### What to work on
(1) Whose words does the commentary on Numbers 22 quote in its note on verse 19?
(2) Go on with the commentary on Numbers 22 from its last sentence, in the same verse-by-verse style.

### Quoted passage
- Opening Delimiter -
Numbers 22:9. What men are these? — He asks this that Balaam, by repeating the thing in God’s presence, might be convinced and ashamed of his sin and folly, in offering his service in such a business, and for a foundation to the following answer.


Verse 12

Numbers 22:12. They are blessed — They are conducted under the banner of heaven, and no imprecations can hinder their progress. Though Balaam’s cursing Israel signified nothing of itself, yet God would not permit it, because the Moabites would have paid so great a regard to it, that they would thereupon have attacked the Israelites in hopes of being able to overcome and drive them back, Numbers 22:11; and so this would have brought on a war between them, which God did not design at this time to permit, Deuteronomy 2:9.


Verse 13

Numbers 22:13. The Lord refuseth to give me leave to go with you — He ought to have informed them that the Lord had strictly forbidden him to curse this people, and assured him that they were blessed. Such a declaration would probably have prevented any further message from Balak, and have preserved Balaam from running into more sin. God, however, overruled it all to his own glory and the good of his people Israel.


Verse 19

Numbers 22:19. Tarry ye also this night — “Here,” says Bishop Butler, p. 123 of his Sermons at the Rolls, “the iniquity of his heart begins to disclose itself. An honest man would, without hesitation, have repeated his former answer, that he could not be guilty of so infamous a prostitution of the sacred character with which he was invested, as, in the name of a prophet, to curse those whom he knew to be blessed: but instead of this he desires the princes of Moab to tarry that night with him also; and, for the sake of the reward, deliberates whether, by some means or other, he might not be able to obtain leave to curse Israel.”
- Closing Delimiter -
### Data provided
- Opening Delimiter -
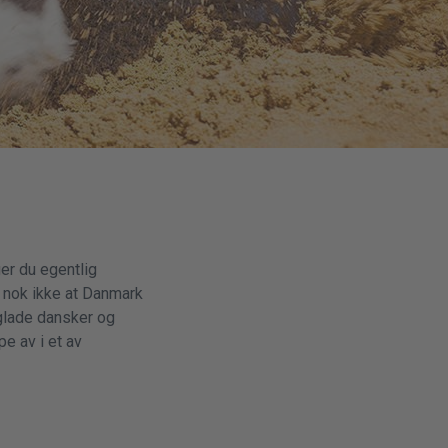
ger du egentlig
 nok ikke at Danmark
eglade dansker og
e av i et av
- Closing Delimiter -
### Results for the exercise
(1) Bishop Butler's, from his Sermons at the Rolls.

(2)
Verse 20-21

Numbers 22:20-21. If the men come to call thee, rise up and go with them — He had no leave to go at all unless the messengers came again in the morning to him. And, perhaps, if he had not gone to them, after having promised them an answer, they might have thought their master’s great offers neglected, and have gone away without him. But his head and heart were too full of expectations from the journey, to run the hazard of not being further invited into it. And so he rose early in the morning, and saddled his ass — Or commanded it to be saddled, for he had servants to wait upon him; and went to them, directly contrary to God’s express order, and was opposed by the angel for the breach of his duty.


Verse 22

Numbers 22:22. Because he went — Namely, of his own accord, and did not wait till the princes of Moab came to call him, which was the sign and condition of God’s permission, but rather himself rose and went to call them. The apostle describes Balaam’s sin here to be, that he ran greedily into an error for reward, Judges 11. For an adversary — To oppose, if not to kill him. His servants with him — The rest of the company being probably gone before them. For in those ancient times there was more of simplicity, and less of ceremony, and therefore it is not strange that Balaam came at some distance after the rest, and attended only by his own servants.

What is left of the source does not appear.